▶ [What to work on] Rewrite the lines in the material below with every "phylum" replaced by "division", changing nothing else, and leave out the pictures.

START Exercise inputs

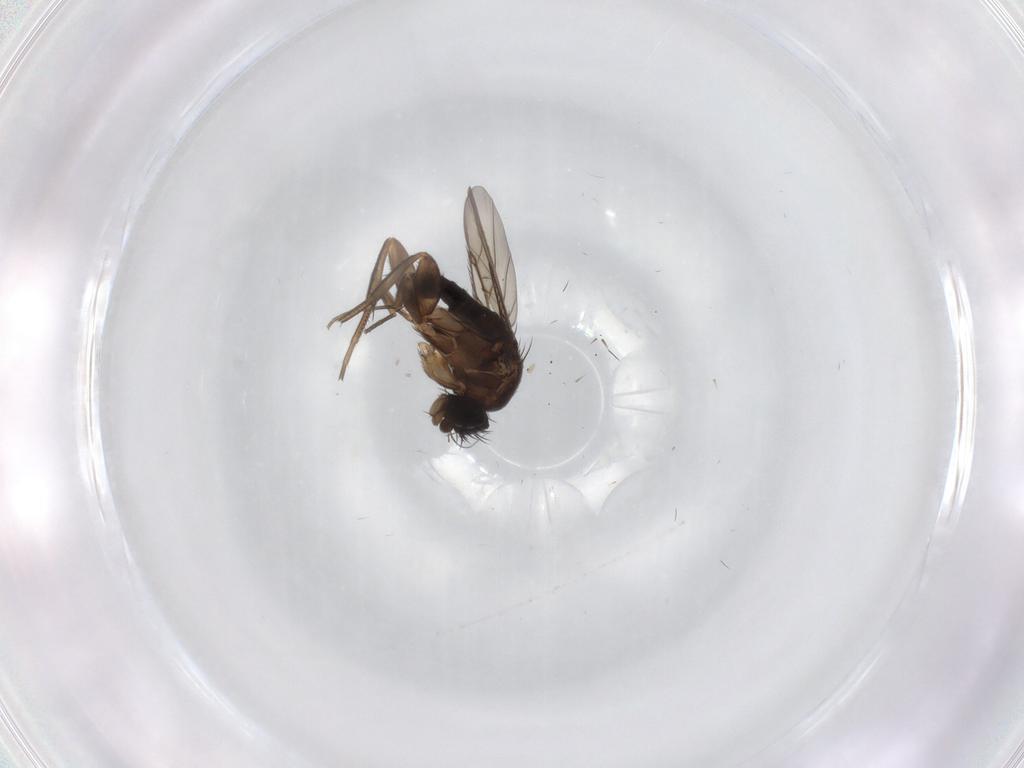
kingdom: Animalia
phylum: Arthropoda
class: Insecta
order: Diptera
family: Phoridae
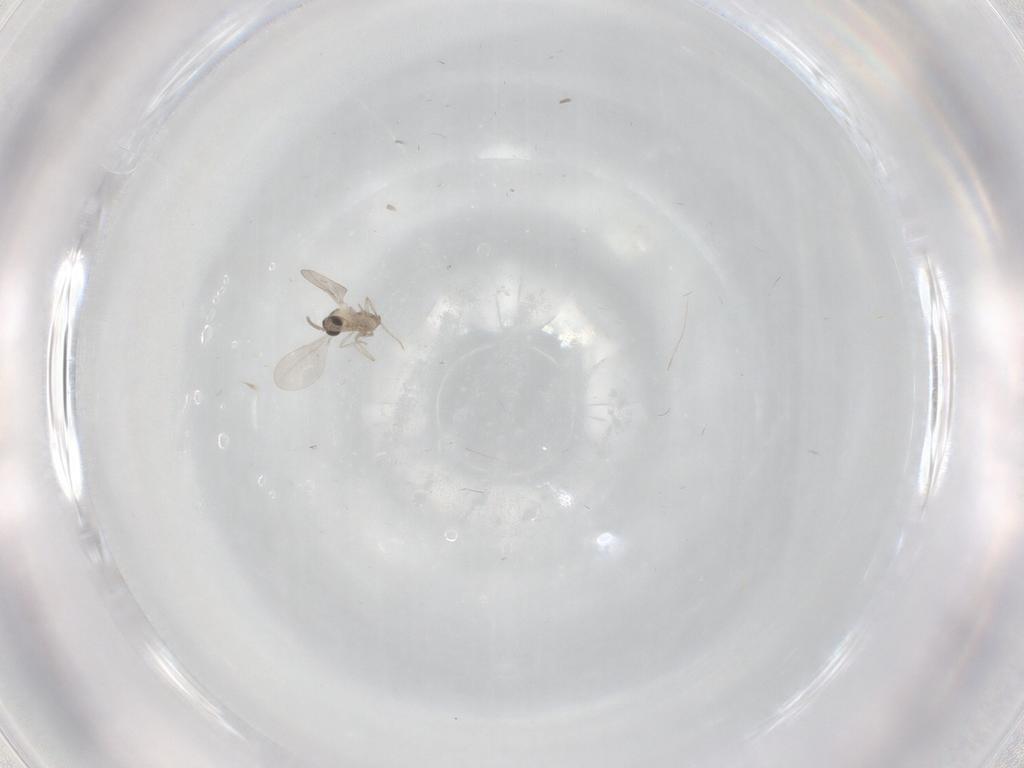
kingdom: Animalia
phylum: Arthropoda
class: Insecta
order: Diptera
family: Cecidomyiidae
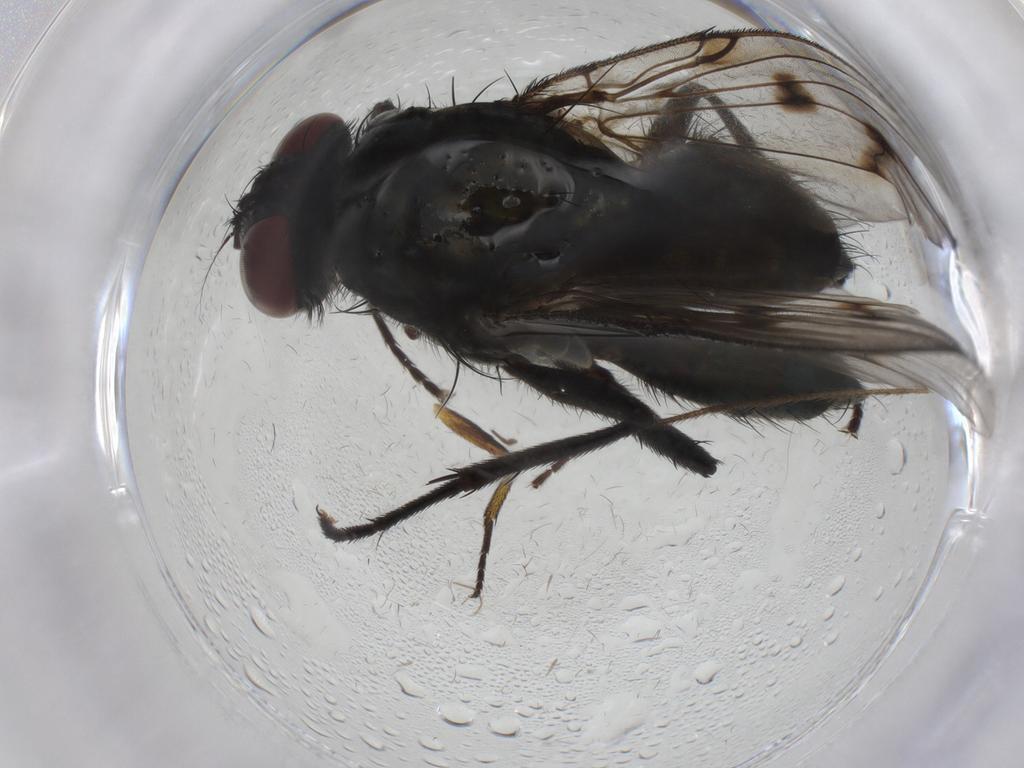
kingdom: Animalia
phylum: Arthropoda
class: Insecta
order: Diptera
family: Muscidae
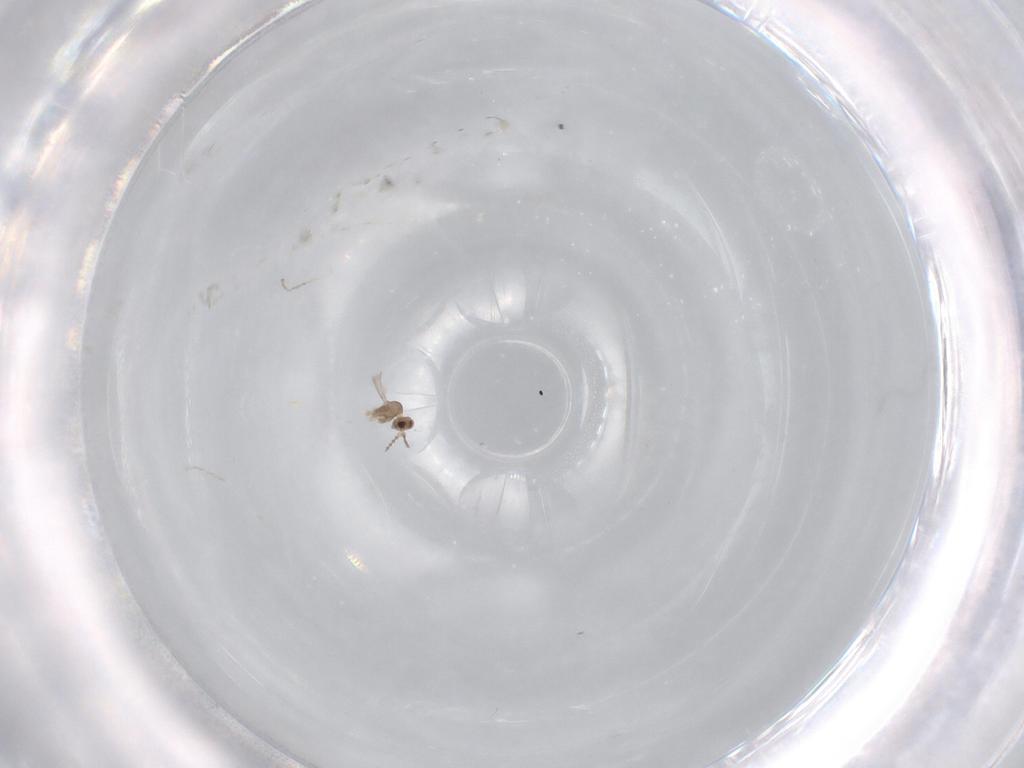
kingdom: Animalia
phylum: Arthropoda
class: Insecta
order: Diptera
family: Cecidomyiidae
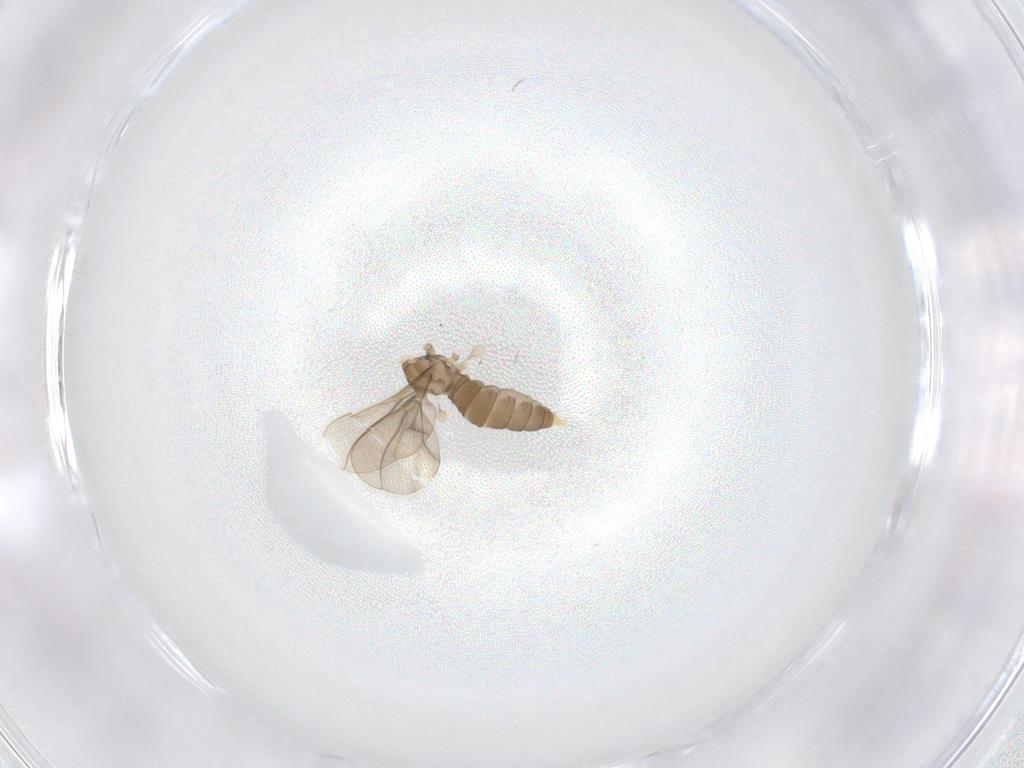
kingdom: Animalia
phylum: Arthropoda
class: Insecta
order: Diptera
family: Cecidomyiidae
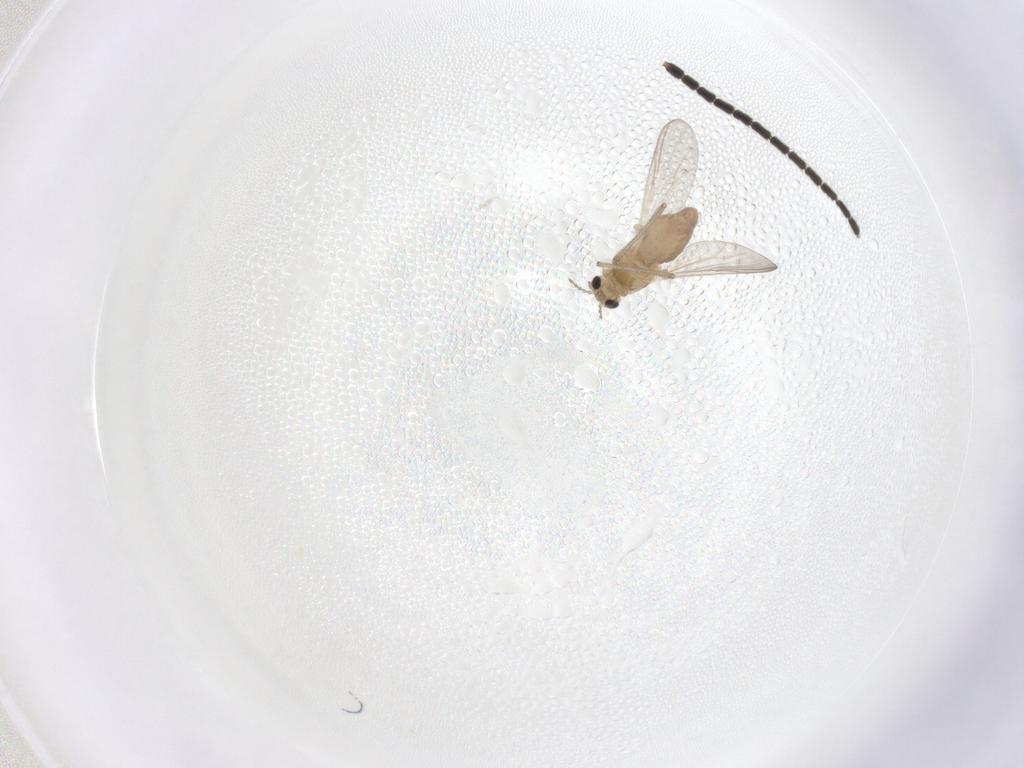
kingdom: Animalia
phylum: Arthropoda
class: Insecta
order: Diptera
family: Chironomidae
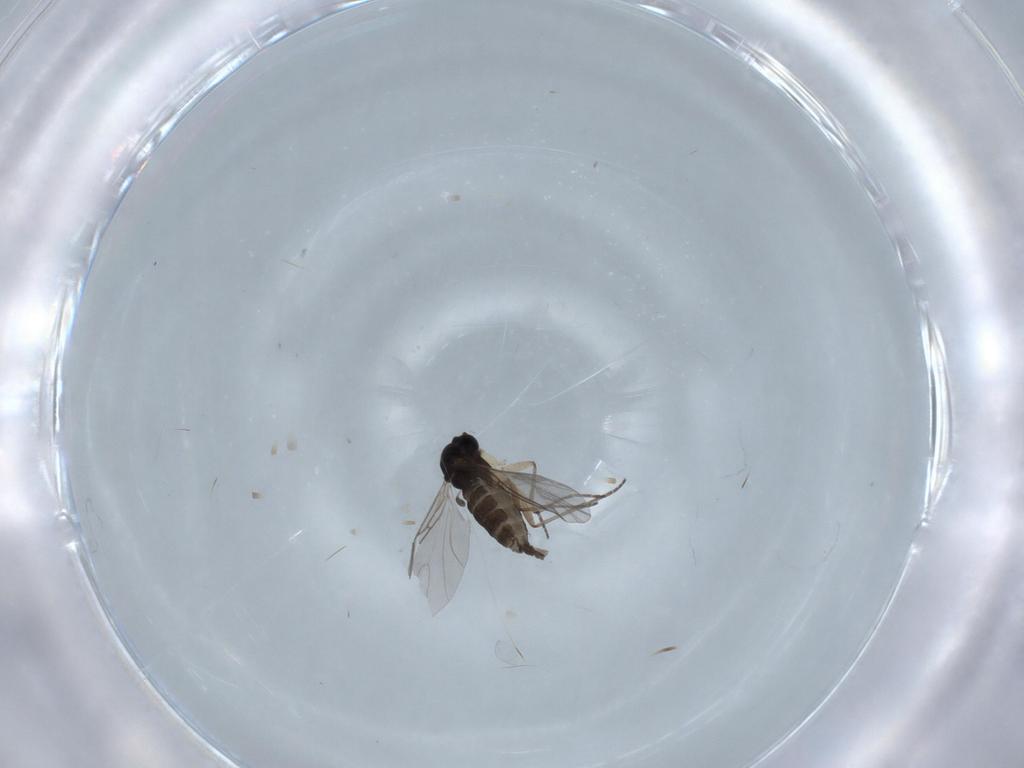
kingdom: Animalia
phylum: Arthropoda
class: Insecta
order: Diptera
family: Sciaridae
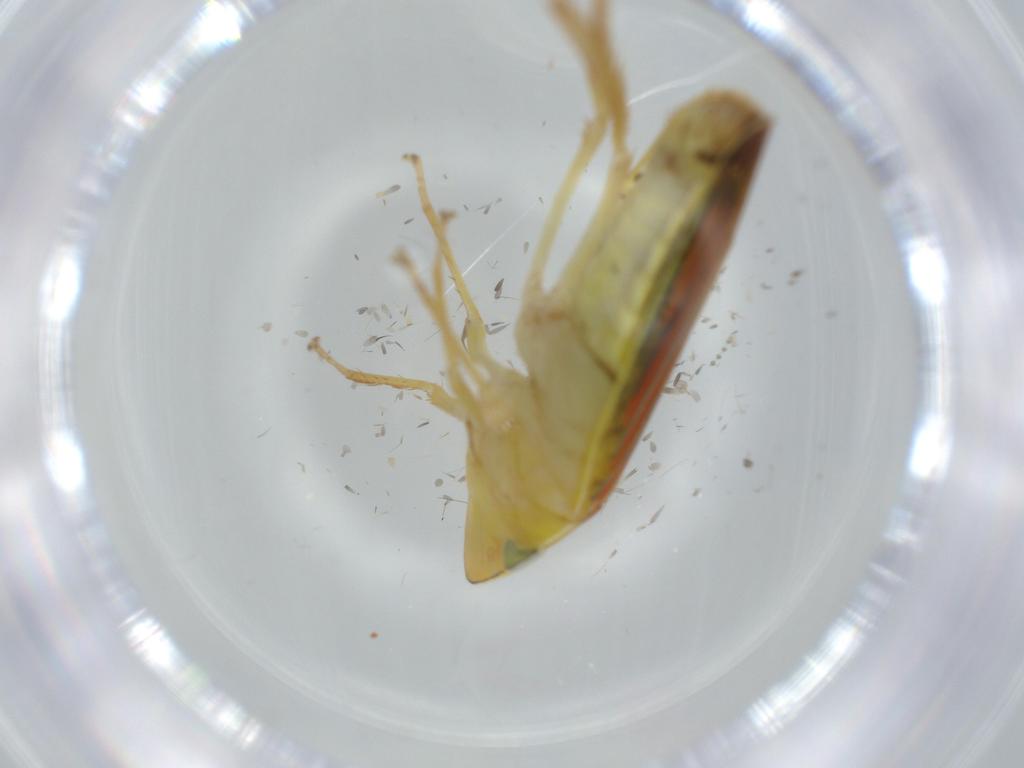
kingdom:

END Exercise inputs

▶ [Written response]
kingdom: Animalia
division: Arthropoda
class: Insecta
order: Diptera
family: Phoridae
kingdom: Animalia
division: Arthropoda
class: Insecta
order: Diptera
family: Cecidomyiidae
kingdom: Animalia
division: Arthropoda
class: Insecta
order: Diptera
family: Muscidae
kingdom: Animalia
division: Arthropoda
class: Insecta
order: Diptera
family: Cecidomyiidae
kingdom: Animalia
division: Arthropoda
class: Insecta
order: Diptera
family: Cecidomyiidae
kingdom: Animalia
division: Arthropoda
class: Insecta
order: Diptera
family: Chironomidae
kingdom: Animalia
division: Arthropoda
class: Insecta
order: Diptera
family: Sciaridae
kingdom:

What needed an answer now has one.